How to change the code to asynchronously iterate links and IDs for scrap web page?

January 17, 2022

I have the list of links, each link has an id that is in the Id list

How to change the code so that when iterating the link, the corresponding id is substituted into the string:

All code is below:

import pandas as pd
from bs4 import BeautifulSoup
import requests

HEADERS = {'user-agent': 'Mozilla/5.0 (Windows NT 10.0; Win64; x64) AppleWebKit/537.36 (KHTML, like Gecko) '
                         'Chrome/81.0.4044.138 Safari/537.36 OPR/68.0.3618.125', 'accept': '*/*'}
links = ['https://www..ie', 'https://www..ch', 'https://www..com']
Id = ['164240372761e5178f0488d', '164240372661e5178e1b377', '164240365661e517481a1e6']

def get_html(url, params=None):
    r = requests.get(url, headers=HEADERS, params=params)

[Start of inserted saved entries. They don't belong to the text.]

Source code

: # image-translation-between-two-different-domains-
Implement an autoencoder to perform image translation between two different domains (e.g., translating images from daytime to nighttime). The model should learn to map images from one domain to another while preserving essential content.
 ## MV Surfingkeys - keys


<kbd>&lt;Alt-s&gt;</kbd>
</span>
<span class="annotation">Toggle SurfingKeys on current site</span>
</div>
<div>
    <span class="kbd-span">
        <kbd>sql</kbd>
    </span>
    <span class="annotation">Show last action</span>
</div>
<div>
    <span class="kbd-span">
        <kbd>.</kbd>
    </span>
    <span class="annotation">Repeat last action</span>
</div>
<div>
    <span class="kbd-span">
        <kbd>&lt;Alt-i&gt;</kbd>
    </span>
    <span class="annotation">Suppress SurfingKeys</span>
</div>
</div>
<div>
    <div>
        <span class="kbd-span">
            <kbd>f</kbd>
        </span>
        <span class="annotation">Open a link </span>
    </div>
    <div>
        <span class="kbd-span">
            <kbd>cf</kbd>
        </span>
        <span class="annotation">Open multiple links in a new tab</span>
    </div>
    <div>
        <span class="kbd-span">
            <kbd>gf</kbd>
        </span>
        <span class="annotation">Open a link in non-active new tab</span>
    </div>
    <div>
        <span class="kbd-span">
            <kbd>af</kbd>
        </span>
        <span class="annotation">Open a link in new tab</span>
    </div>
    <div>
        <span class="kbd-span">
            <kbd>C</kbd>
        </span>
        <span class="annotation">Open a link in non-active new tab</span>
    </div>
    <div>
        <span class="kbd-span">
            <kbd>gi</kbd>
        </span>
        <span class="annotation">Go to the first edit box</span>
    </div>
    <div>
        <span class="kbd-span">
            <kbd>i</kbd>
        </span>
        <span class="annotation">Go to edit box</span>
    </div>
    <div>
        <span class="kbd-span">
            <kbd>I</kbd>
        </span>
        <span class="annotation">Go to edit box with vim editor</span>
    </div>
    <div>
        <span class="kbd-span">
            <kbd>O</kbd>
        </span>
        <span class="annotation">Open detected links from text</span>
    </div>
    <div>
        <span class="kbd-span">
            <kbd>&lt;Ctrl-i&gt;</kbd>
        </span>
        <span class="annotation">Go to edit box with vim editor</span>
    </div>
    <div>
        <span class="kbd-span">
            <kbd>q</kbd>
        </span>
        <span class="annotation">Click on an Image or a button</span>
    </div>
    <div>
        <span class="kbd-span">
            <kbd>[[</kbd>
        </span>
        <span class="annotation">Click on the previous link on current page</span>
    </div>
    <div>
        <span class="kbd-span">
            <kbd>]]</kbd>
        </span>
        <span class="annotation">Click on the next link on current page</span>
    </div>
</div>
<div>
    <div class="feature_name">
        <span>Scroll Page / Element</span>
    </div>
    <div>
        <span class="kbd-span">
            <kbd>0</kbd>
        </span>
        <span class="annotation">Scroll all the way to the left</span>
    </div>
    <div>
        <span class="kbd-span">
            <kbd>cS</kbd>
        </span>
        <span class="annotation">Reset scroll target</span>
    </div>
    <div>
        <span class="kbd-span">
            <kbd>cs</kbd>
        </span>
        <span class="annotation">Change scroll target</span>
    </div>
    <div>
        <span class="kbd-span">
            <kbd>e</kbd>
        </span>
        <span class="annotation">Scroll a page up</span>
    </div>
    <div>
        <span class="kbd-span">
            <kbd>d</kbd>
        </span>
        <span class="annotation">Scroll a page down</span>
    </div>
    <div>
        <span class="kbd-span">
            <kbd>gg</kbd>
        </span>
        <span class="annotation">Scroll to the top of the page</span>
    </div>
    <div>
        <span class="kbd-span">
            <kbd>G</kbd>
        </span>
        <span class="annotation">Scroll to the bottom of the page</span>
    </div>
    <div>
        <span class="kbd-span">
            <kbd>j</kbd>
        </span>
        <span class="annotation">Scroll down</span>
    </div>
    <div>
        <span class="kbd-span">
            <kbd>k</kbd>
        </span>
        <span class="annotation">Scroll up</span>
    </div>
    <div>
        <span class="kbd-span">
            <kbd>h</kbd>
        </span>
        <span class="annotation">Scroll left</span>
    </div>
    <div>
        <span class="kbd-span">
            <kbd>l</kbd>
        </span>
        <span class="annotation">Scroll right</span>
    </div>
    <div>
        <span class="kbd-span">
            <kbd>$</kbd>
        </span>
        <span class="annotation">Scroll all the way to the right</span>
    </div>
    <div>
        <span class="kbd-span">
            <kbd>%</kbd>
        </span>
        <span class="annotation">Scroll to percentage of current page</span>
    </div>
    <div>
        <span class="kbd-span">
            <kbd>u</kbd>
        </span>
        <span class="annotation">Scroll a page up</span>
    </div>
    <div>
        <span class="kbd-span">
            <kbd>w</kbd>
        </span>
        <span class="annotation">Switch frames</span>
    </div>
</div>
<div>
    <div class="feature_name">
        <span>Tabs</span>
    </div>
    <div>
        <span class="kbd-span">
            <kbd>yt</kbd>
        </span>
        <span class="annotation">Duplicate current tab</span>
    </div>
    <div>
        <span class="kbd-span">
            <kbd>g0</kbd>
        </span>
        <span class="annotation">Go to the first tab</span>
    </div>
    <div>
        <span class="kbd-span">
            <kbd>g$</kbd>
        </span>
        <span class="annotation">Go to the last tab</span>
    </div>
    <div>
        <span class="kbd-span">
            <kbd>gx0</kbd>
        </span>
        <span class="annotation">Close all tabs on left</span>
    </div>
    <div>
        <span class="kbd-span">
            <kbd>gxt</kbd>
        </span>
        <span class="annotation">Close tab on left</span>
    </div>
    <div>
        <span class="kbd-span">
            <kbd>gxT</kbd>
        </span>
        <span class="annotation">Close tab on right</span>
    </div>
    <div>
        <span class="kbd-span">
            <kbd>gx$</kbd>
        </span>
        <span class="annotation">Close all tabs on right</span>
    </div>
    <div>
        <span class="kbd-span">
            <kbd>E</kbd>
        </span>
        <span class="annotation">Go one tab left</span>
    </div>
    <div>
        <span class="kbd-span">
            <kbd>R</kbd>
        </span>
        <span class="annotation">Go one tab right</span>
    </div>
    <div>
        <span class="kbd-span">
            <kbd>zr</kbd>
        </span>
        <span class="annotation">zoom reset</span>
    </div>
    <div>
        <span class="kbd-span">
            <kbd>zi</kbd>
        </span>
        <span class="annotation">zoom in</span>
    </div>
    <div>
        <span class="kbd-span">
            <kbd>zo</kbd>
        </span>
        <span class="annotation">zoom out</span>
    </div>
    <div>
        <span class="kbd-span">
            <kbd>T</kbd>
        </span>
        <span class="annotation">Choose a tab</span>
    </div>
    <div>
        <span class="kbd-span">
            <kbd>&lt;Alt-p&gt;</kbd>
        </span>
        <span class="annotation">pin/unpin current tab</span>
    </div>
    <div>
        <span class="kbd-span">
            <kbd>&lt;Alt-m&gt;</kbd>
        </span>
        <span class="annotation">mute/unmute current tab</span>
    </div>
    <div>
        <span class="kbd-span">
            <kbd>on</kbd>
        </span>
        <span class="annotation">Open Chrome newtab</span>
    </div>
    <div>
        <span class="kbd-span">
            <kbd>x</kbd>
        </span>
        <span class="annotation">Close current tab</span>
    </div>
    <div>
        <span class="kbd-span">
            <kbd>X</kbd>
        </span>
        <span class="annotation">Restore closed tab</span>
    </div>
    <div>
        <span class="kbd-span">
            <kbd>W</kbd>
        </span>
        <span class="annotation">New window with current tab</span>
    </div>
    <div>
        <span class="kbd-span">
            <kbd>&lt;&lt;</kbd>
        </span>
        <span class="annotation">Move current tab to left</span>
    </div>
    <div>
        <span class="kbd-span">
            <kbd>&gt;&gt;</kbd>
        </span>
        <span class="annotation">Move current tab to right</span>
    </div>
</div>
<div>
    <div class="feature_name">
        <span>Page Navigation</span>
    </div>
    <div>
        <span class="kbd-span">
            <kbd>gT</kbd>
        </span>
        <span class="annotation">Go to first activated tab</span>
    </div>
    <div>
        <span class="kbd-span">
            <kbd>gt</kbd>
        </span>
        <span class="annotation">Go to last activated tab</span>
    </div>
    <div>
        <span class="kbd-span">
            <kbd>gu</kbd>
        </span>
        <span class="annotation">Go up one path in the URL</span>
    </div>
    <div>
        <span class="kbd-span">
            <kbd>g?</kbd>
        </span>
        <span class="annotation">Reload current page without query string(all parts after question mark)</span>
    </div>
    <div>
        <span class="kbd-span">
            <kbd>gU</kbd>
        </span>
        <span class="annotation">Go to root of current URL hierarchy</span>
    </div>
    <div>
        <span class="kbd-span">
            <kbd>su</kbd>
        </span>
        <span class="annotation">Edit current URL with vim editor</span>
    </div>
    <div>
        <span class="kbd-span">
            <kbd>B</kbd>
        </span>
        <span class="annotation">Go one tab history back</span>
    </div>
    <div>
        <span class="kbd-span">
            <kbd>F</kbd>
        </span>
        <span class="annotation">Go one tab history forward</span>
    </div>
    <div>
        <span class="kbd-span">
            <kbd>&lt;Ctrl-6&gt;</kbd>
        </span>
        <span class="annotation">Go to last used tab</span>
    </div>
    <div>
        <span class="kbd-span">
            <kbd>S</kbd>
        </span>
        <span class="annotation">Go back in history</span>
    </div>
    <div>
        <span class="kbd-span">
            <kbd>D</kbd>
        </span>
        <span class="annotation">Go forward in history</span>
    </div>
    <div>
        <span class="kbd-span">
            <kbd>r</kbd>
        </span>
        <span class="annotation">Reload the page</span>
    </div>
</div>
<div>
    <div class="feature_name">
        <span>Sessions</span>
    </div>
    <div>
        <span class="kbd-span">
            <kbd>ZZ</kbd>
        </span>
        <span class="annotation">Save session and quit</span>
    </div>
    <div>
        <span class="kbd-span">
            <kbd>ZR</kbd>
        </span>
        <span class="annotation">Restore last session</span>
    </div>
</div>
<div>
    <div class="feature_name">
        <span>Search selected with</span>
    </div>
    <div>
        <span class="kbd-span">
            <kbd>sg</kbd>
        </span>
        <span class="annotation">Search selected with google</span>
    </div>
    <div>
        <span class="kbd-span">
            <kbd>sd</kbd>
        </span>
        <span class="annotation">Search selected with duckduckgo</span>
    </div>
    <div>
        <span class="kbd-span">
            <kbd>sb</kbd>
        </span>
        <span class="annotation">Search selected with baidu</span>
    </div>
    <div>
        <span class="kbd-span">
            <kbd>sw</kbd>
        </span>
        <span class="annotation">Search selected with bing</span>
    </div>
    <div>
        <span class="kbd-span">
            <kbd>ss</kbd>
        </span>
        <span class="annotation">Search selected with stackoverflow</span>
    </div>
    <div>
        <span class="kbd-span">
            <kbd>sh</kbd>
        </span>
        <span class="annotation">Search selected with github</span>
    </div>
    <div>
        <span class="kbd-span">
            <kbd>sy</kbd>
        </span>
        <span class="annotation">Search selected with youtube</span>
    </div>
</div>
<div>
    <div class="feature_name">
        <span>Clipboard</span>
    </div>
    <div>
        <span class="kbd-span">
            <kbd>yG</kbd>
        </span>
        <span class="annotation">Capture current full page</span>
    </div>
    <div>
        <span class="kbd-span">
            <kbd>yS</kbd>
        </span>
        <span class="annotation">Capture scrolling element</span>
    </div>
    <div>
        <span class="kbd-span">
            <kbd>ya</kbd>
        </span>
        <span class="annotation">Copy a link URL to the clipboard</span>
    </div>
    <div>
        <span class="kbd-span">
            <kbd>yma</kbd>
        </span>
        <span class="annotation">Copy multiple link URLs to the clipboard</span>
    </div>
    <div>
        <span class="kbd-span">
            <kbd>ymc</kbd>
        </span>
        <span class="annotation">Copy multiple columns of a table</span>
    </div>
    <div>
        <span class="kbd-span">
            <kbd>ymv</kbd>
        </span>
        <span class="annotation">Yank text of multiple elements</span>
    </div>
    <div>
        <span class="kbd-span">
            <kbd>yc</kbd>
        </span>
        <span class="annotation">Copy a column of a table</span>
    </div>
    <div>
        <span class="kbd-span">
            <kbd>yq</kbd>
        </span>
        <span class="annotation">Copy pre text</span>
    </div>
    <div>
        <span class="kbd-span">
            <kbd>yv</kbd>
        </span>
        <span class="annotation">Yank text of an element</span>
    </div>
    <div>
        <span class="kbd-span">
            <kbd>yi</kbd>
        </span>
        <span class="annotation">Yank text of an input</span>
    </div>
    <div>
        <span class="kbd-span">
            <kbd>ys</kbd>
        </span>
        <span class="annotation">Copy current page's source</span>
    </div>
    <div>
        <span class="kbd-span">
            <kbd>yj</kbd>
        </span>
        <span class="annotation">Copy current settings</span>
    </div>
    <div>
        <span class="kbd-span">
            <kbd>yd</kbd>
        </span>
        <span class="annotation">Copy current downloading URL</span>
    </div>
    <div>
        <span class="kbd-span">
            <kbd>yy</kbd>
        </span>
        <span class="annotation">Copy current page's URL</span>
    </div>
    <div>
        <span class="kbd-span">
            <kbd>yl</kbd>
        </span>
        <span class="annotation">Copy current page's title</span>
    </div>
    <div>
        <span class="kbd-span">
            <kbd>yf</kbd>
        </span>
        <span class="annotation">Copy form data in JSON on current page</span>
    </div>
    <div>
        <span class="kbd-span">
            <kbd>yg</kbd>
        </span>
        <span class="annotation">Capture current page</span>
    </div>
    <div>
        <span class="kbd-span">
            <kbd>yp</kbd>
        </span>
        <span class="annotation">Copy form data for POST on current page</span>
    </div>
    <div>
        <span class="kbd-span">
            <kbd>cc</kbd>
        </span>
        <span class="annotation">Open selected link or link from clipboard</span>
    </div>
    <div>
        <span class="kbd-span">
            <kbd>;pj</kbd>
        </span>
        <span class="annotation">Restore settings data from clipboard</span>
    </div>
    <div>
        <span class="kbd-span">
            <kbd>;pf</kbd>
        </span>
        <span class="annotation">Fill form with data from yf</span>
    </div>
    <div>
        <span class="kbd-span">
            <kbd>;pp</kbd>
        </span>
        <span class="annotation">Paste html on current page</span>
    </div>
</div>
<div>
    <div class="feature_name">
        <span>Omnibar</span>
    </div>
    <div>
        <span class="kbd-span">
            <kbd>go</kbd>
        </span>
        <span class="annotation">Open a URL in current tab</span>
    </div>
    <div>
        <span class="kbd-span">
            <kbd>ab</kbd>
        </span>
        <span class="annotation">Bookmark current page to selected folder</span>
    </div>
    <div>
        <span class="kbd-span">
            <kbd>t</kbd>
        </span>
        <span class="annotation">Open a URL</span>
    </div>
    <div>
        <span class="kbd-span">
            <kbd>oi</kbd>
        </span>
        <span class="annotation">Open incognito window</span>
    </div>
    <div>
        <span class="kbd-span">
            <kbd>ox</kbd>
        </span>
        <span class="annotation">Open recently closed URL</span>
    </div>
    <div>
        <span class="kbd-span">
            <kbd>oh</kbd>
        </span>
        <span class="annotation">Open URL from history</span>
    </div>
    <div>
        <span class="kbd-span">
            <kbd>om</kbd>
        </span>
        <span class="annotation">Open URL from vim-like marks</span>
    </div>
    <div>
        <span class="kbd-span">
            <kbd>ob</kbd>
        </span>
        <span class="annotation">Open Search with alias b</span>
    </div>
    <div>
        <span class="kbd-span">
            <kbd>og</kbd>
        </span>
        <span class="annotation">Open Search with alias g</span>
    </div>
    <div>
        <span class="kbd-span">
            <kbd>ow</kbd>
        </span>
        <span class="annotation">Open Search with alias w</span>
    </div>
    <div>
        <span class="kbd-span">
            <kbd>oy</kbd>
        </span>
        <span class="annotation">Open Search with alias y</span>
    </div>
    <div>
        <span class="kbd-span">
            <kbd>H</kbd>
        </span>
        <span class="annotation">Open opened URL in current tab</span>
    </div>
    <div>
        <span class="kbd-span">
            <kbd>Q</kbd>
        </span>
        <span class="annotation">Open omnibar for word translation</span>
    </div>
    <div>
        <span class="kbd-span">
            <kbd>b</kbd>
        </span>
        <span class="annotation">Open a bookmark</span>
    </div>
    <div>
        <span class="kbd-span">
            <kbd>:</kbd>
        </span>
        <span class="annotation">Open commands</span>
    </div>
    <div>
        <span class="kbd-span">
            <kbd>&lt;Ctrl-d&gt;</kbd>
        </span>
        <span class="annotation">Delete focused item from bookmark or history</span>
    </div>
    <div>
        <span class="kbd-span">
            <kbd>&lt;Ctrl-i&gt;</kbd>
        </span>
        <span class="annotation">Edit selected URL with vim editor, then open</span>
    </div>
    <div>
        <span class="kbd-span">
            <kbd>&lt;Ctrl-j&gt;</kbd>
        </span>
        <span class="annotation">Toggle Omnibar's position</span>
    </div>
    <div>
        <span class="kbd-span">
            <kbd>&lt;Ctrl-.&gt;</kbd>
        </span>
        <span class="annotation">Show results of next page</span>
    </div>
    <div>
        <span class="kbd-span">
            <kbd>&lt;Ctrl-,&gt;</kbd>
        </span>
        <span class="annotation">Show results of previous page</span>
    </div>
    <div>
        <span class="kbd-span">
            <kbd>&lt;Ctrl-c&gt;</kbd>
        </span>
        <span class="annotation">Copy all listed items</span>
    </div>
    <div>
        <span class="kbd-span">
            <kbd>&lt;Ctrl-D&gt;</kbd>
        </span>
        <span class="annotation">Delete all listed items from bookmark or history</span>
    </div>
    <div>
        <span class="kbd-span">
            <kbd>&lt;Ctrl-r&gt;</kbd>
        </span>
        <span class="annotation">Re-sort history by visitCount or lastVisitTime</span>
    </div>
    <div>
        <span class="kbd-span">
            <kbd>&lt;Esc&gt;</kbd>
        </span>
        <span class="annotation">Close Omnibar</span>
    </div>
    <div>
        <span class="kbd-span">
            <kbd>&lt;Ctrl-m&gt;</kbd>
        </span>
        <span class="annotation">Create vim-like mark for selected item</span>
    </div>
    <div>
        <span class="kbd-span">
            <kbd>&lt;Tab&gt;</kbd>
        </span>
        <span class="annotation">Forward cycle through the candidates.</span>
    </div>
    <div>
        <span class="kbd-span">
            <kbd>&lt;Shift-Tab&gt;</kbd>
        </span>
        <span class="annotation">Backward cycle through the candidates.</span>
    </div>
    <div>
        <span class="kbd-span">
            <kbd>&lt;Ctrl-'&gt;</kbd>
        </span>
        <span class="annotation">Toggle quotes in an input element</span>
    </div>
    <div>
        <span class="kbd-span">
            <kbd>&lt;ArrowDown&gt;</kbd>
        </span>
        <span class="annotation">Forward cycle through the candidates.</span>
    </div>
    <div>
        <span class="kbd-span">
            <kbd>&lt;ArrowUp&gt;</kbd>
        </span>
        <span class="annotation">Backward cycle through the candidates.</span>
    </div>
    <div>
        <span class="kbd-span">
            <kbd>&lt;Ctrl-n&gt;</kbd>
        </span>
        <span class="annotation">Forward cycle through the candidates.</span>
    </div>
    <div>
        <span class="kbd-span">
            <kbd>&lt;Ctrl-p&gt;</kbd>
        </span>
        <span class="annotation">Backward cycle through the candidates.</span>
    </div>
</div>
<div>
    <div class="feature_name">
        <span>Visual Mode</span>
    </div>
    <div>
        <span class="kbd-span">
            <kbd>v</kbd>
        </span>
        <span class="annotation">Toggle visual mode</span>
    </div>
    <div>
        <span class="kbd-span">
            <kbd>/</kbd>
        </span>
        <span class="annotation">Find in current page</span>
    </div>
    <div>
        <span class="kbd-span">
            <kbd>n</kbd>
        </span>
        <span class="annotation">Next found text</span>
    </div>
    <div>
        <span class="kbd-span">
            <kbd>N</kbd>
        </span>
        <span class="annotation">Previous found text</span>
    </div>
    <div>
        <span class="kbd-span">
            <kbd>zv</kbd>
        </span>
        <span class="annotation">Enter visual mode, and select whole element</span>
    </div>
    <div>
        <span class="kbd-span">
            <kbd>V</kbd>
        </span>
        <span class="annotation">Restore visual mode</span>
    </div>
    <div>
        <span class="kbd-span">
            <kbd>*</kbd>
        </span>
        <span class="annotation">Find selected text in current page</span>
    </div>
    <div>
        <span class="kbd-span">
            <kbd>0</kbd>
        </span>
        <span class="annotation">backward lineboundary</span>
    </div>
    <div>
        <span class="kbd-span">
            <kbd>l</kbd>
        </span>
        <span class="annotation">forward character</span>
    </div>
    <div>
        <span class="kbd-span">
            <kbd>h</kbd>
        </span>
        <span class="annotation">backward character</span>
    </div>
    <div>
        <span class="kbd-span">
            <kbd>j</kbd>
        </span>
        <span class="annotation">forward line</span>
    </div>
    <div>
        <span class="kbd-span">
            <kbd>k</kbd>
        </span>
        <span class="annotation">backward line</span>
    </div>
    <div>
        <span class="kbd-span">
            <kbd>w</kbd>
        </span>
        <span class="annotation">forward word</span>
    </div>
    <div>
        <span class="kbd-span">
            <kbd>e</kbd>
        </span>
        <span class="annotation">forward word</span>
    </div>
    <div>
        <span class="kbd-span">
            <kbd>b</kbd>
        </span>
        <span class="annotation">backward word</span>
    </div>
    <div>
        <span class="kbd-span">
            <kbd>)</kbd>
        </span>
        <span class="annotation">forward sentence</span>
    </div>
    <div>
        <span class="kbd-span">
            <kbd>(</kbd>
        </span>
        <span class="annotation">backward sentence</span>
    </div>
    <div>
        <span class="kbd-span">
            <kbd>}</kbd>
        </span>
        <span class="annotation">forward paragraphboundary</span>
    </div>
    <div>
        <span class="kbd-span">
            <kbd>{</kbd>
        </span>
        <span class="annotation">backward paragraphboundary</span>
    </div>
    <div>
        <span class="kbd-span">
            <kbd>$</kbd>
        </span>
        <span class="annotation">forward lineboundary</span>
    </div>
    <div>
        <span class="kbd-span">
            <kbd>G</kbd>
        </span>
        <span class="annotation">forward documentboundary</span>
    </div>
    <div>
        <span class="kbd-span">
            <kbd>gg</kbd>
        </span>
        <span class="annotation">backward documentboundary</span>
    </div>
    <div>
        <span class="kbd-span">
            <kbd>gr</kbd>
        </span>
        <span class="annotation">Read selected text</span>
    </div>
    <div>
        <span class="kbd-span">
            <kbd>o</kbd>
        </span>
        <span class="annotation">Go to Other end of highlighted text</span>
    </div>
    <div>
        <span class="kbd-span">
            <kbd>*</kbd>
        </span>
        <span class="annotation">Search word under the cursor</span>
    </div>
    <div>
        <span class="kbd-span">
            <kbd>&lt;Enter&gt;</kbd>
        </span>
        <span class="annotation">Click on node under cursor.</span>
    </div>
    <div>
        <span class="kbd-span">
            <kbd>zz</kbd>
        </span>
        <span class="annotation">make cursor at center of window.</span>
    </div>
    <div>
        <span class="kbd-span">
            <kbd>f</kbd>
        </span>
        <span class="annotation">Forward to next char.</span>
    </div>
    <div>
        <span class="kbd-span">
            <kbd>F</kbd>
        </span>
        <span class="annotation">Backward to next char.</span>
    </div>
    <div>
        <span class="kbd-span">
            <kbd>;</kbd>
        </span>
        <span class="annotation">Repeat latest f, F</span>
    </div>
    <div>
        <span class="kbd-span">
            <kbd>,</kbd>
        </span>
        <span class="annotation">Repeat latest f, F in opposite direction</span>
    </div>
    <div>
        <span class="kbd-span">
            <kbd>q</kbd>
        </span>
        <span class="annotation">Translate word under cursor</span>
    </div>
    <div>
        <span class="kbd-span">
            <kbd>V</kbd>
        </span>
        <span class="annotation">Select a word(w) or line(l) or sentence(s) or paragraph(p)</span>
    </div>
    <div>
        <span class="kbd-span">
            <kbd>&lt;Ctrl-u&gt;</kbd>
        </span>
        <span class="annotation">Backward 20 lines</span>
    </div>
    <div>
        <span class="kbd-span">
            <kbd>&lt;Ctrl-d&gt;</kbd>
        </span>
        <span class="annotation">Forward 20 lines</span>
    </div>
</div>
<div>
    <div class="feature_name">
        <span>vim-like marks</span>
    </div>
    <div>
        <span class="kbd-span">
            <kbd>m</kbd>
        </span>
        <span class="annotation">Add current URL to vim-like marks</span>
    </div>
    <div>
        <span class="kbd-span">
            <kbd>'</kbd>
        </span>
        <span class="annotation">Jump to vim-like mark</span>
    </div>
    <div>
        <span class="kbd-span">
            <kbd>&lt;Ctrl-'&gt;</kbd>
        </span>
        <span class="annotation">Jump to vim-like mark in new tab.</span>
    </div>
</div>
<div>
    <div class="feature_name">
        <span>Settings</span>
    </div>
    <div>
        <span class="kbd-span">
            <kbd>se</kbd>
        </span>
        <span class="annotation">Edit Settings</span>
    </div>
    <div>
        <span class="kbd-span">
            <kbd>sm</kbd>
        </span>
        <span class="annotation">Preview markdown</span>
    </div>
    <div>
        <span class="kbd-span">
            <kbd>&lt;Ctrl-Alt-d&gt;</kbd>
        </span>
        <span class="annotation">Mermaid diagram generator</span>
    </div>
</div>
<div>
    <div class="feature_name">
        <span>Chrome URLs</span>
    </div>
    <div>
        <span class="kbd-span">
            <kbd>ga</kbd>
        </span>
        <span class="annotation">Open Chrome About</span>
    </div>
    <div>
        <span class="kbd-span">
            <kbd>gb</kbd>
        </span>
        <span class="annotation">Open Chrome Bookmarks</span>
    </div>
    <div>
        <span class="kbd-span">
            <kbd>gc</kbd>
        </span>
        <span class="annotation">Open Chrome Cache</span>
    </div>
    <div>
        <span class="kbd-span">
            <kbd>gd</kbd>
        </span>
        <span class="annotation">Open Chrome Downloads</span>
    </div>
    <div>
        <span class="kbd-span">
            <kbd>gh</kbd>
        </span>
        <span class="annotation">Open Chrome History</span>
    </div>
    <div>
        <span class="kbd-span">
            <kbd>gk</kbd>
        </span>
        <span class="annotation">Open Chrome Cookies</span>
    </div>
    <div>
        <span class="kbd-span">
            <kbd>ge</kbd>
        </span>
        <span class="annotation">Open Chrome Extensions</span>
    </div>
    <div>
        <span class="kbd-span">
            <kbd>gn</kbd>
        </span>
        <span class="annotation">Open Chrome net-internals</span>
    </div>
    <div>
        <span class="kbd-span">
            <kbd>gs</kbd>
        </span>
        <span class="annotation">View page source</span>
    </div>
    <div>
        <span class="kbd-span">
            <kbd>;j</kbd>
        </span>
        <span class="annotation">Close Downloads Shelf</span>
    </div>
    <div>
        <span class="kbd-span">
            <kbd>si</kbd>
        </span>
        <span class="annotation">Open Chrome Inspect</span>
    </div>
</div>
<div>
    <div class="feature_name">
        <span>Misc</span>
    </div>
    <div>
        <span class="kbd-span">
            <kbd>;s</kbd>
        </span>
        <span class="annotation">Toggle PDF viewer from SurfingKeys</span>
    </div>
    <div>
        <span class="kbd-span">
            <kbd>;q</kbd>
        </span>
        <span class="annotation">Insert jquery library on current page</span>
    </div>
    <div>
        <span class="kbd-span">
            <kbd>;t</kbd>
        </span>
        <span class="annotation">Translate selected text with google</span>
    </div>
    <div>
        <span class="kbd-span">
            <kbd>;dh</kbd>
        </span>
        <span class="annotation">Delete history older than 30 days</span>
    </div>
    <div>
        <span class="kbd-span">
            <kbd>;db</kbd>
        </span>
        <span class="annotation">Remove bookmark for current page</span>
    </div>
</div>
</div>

def get_data_no_products(html):
    data = []
    soup = BeautifulSoup(html, 'html.parser')
    items = soup.find_all('div', id= '') # How to iteration paste id???????

    for item in items:
        data.append({'pn': item.find('a').get('href')})

    return print(data)

def parse():
    for i in links:
        html = get_html(i)
        get_data_no_products(html.text)
parse()

>Solution :

Parametrise your code:

def get_data_no_products(html, id_):
    data = []
    soup = BeautifulSoup(html, 'html.parser')
    items = soup.find_all('div', id=id_)

And then use zip():

for link, id_ in zip(links, ids):
    get_data_no_producs(link, id_)

Note that there’s a likely bug in your code: you return print(data) which will always be none. You likely just want to return data.

PS

There is another solution to this which you will frequently encounter from people beginning in python:

for i in range(len(links)):
    link = links[i]
    id_ = ids[i]
    ...

This… works. It might even be easier or more natural, if you are coming from e.g. C. (Then again I’d likely use pointers…). Style is very much personal, but if you’re going to write in a high level language like python you might as well avoid thinking about things like ‘the index of the current item’ as much as possible. Just my £0.02.